On top of fuel, driving long distances frequently can have a negative impact on our automobiles’ health — and our own, Reuters contributor Chris Taylor argues in a recent column.
About 10.8 million Americans travel an hour each way to work, and 600,000 more have a one-way commute of at least 90 minutes and 50 miles, according to the U.S. Census Bureau.
The District of Columbia region has it the worst, with the average commuter being stuck in traffic for 67 hours a year, followed by the areas of Los Angeles (61), San Francisco (61) and New York City (59). The average Boston area commuter sat in traffic for 53 hours, the Atlanta commuter for 51 hours, and the Chicago area commuter for 51 hours.
The number of Americans who bike to work has increased over the past decade (primarily in the Northeast), but, Taylor writes, “in a difficult economic era, not everyone has the luxury of finding gainful employment within a short walk or bike ride from their home.”
The Web abounds with commute cost calculators, but you can manually estimate annual fuel costs by taking your total commute time per day, multiplying that by the cost of gas per mile, and multiplying that by your number of workdays per year.
In fuel alone, a 40-mile daily commute at 50 cents a mile will put you out $50,000 over 10 years if you work 2,500 days total, anonymous personal finance blogger Mr. Money Mustache explained to Reuters.
A report by the Texas A&M Transportation Institute estimates that traffic congestion cost the average American commuter $818 in 2011.

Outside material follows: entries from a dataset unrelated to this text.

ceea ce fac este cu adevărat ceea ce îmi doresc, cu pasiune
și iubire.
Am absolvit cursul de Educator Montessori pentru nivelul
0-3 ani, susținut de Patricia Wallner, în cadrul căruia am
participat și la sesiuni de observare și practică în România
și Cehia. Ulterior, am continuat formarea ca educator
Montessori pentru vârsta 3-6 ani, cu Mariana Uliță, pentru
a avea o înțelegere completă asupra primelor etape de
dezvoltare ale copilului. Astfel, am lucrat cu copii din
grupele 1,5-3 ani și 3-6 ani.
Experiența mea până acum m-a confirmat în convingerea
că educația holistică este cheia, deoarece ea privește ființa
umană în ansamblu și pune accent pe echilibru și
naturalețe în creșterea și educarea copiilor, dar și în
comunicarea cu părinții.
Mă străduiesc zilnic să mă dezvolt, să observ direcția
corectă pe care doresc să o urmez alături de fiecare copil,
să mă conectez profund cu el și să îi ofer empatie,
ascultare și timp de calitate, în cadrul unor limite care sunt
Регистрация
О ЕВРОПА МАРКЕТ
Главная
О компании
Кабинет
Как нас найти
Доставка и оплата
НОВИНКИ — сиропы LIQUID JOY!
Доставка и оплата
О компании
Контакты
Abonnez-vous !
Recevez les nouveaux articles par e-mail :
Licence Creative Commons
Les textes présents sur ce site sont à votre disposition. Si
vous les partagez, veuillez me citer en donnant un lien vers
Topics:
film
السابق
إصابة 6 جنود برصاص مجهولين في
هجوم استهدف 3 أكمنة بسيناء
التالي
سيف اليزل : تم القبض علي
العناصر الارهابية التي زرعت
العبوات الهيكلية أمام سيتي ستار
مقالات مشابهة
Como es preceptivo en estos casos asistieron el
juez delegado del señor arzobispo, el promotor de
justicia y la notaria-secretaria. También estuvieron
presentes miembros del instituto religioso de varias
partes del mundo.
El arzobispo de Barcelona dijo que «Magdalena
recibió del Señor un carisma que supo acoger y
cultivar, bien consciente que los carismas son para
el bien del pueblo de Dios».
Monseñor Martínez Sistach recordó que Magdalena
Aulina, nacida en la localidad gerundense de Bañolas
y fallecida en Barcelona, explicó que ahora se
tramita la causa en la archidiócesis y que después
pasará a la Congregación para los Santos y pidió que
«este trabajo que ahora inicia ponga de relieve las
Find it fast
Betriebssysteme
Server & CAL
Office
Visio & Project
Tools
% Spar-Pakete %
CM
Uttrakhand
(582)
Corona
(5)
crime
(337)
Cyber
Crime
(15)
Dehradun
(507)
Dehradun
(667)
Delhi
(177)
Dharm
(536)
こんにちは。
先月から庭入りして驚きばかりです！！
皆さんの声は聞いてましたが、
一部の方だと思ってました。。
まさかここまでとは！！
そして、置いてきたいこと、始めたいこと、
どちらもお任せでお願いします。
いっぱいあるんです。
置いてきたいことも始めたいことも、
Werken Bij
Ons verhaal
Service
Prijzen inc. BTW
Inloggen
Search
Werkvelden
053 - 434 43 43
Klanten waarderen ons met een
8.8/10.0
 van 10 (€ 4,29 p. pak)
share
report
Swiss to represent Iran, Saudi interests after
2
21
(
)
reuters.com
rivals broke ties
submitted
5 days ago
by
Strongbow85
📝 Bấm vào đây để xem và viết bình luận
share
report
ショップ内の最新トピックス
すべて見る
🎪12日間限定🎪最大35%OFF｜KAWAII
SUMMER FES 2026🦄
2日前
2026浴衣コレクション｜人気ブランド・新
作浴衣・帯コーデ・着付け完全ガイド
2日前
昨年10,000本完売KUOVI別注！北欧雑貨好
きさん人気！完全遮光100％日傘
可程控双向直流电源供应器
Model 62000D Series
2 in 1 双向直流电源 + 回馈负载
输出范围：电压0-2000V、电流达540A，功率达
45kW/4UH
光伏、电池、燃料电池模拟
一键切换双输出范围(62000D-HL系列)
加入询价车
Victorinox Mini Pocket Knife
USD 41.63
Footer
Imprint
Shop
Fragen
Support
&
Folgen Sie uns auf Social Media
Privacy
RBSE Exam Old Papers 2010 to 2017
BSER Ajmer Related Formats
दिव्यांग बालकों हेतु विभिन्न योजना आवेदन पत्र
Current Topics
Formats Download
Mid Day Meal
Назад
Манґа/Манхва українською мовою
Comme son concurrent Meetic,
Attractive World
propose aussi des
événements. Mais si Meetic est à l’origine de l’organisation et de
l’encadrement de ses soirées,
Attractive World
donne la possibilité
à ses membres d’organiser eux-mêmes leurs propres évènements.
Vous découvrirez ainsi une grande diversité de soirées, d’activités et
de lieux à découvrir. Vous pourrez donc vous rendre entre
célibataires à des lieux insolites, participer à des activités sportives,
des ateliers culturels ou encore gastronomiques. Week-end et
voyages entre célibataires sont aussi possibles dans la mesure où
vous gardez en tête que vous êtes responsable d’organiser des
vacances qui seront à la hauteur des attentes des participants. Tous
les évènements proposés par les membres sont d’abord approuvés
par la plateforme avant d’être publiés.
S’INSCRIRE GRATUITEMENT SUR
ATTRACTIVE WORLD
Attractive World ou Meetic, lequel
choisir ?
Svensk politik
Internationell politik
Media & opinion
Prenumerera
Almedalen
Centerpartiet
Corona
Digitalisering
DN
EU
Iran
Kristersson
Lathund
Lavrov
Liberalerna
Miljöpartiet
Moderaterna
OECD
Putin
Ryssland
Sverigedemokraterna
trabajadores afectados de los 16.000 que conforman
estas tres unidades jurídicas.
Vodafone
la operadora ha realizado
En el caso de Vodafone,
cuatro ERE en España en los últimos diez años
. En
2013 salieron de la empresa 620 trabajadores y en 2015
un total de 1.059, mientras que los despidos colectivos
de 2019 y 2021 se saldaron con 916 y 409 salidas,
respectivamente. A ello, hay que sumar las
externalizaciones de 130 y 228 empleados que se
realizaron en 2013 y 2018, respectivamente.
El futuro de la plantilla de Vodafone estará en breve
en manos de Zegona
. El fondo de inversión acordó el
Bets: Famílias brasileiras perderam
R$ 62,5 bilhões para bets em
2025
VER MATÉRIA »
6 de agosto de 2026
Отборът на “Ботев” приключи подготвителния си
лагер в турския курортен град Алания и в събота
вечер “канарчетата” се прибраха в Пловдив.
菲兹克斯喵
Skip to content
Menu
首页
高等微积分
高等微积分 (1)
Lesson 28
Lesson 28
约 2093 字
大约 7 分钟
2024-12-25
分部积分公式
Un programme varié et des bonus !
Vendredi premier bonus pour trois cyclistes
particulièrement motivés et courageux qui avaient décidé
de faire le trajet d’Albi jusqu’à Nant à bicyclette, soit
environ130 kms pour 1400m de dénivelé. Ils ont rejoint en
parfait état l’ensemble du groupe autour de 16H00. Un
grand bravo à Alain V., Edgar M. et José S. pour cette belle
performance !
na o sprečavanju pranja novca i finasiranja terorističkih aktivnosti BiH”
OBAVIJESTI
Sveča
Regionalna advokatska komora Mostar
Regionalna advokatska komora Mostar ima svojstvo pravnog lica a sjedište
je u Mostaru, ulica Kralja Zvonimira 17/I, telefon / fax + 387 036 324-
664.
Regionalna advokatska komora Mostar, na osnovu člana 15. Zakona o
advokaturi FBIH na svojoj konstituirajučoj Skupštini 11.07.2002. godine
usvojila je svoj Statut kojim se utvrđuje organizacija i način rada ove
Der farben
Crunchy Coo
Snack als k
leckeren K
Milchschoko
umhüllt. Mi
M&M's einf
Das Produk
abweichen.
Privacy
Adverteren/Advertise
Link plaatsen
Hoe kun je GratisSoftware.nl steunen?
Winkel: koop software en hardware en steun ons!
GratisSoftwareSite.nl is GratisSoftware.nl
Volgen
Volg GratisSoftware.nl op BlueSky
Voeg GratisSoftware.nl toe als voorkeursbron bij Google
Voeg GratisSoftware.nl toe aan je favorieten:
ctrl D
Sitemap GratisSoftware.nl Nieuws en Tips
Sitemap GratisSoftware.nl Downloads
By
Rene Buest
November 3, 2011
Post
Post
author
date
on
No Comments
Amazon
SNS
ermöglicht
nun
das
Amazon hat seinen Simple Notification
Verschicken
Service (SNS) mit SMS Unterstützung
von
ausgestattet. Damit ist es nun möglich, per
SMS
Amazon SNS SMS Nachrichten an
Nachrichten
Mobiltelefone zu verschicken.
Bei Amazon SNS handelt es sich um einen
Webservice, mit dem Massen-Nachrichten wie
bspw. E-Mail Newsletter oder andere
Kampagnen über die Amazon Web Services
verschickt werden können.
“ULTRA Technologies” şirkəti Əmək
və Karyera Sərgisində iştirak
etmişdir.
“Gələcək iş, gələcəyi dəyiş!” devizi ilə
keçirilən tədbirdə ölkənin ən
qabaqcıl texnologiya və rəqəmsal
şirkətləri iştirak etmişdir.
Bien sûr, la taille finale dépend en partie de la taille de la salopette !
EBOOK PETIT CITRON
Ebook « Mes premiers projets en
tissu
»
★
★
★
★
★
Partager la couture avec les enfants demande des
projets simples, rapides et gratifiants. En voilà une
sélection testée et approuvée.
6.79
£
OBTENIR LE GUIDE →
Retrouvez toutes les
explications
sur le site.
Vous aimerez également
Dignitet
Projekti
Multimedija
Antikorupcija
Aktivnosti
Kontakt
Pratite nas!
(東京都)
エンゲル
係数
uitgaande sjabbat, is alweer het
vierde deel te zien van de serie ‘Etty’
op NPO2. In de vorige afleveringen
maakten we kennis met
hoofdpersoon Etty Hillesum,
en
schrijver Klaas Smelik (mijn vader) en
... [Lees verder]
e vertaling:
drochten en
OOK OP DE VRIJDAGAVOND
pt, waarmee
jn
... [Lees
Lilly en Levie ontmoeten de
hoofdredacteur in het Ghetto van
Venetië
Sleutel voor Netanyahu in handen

But perhaps the biggest toll a long commute can take is on the human body.
Studies link longer commute times with a greater risk of diabetes, heart disease, depression, stroke and other ailments.
Americans are paying big time for suburban sprawl, writes New York Times columnist Jane E. Brody, “losing hours a day that would be better spent exercising, socializing with family and friends, preparing home-cooked meals or simply getting enough sleep.”
Brody cites “The End of the Suburbs” by Leigh Gallagher, who writes that the greater the distance among where people live, work, shop and socialize, the less exercise that people tend to get.
Cities across the country are also starting to make their roads more bike-friendly.
Among those with bike sharing programs are the Patch areas of Anaheim, Calif., and Long Beach, N.Y. Several other regions, including Hoboken, N.J., and Evanston, Ill., have protected bike lanes. Cities such as Minneapolis-St. Paul and New York City have both.
How long is your commute to work? Do you think it’s taking a toll on your bank account and your physical health? And have you considered an alternate form of transportation such as biking?